■ Required work: For the material below, output exactly the span from the line with "vfov_deg: 70.3" to the line with "exposure_s: 1/120", including both, and nothing besides.

■ Source records:
-- Opening Marker --
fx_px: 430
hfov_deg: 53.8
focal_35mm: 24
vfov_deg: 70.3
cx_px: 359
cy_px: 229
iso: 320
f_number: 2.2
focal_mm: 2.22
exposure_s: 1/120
-- Closing Marker --
-- Opening Marker --
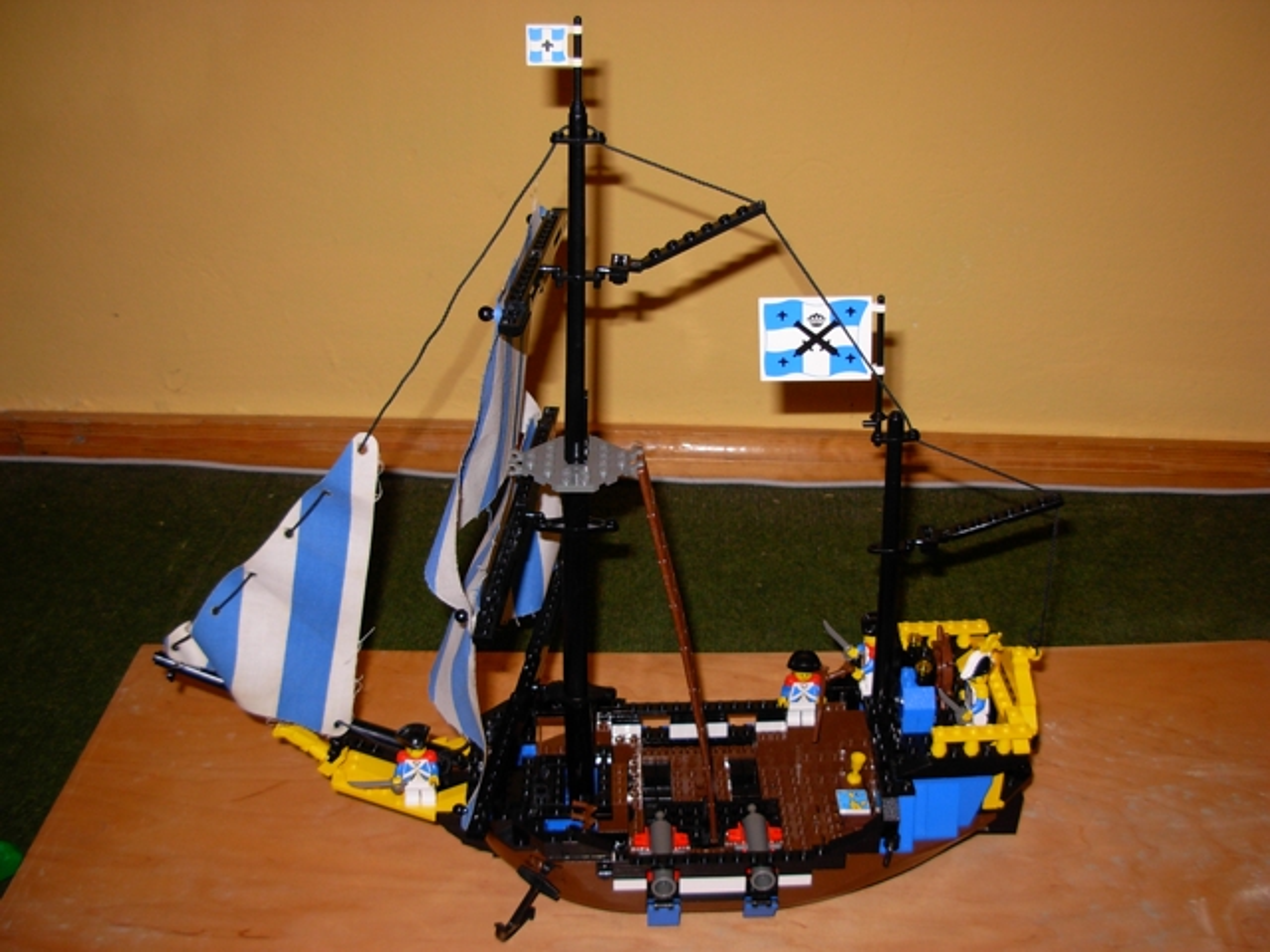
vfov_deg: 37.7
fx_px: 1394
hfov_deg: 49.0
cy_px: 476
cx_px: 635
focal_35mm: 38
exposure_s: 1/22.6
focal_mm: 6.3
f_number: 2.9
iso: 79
-- Closing Marker --
■ Task response:
vfov_deg: 70.3
cx_px: 359
cy_px: 229
iso: 320
f_number: 2.2
focal_mm: 2.22
exposure_s: 1/120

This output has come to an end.